Northwest. The next target was northwest, and it wasn't that far away.

Along the way, Tarrin saw the one thing that could probably still move him. His search took him from the middle class neighborhood where he had been and into an area of poverty, where people wearing dirty, worn clothes milled about on the darkened streets. This section of the city had no lanterns. It wasn't the worst place he'd seen so far, though. The buildings were in bad disrepair, but there were some parts of the city that could only be called garbage dumps, where the houses were either falling down or had already fallen down. This area's buildings still stood, but most were a hair's bredth from collapse. The homeless and the predators of the night collected in areas like these, the homeless because the city's patrols wouldn't bother them here, and the predators for the same reason. Dala Yar Arak's police force was corrupt and selective as a group, protecting the rich at the expense of the poor. It wasn't the state of the city's politics that bothered him, it was seeing the children starve.

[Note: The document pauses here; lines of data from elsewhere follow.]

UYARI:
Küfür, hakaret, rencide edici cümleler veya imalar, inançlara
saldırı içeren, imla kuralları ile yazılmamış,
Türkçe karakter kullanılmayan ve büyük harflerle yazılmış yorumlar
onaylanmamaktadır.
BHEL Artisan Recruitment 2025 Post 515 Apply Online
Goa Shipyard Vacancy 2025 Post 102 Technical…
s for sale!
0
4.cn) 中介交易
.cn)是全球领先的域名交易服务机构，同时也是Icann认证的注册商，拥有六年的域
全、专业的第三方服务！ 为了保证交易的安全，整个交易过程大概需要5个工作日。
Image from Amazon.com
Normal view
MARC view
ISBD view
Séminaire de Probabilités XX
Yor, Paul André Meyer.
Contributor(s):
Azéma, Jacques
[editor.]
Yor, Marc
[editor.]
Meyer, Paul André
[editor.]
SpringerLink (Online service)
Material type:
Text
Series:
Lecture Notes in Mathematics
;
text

They were down there. He could see them, children who were either homeless or had nowhere to go, wearing dirty clothes and with dirt on their faces. And they looked so afraid. The young were easy targets for the city's predators, and they lived in a state of constant fear and anxiety. It amazed him that seeing humans suffer could move him so, but it did. He could look at the homeless men and women and not bat an eye, but the homeless, cast away child stirred him in ways he didn't think he could be stirred anymore. It made him so angry that things could come to this, that children were cast away like the night's garbage and nobody would help them. The thought of seeing Janette out there like that, or Jenna, or his unborn son, filled him with an irrational need to hit those responsible for it, and hit everyone else that wouldn't help them. He knew that some of them were out there because they chose to be, but nobody chose to live in misery. That they considered life on the streets better than living at home seemed just as bad.

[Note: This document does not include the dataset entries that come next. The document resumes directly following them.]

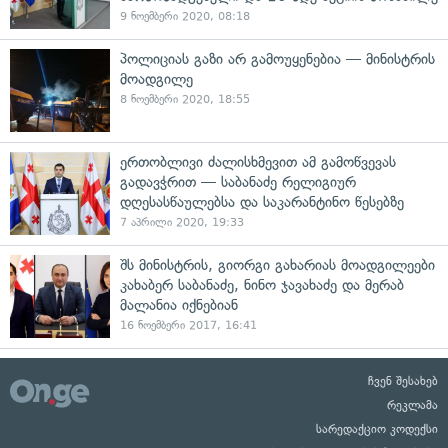
9 ნოემბერი 2020, 08:18
პოლიციას გაზი არ გამოუყენებია — მინისტრის
მოადგილე
8 ნოემბერი 2020, 18:55
ერთობლივი ძალისხმევით ამ გამოწვევას
გადავჭრით — საბანაძე რელიგიურ
დღესასწაულებსა და საკარანტინო წესებზე
7 აპრილი 2020, 19:33
შს მინისტრის, გიორგი გახარიას მოადგილეები
კახაბერ საბანაძე, ნინო ჯავახაძე და მერაბ
მალანია იქნებიან
16 ნოემბერი 2017, 16:41
ჩვენ შესახებ
რეკლამა
სარედაქციო კოდექსი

But there were just too many. He couldn't help them all, and that made him keep his distance. If he helped one, he would feel guilty that he couldn't do the same for the others. It hurt to make that decision, but it was a decision of ruthless pragmatism. He had a mission to accomplish, and even if he stopped to help a few of them, it was time he couldn't afford to waste. There was no gain in it. It wasn't eliminating false leads, and it wasn't reducing the numbers of his competition. There was one little girl out there that he did know, that had saved his life, and he wasn't going to destroy her future. No matter how much it bothered him, he had to turn his back to what he was seeing.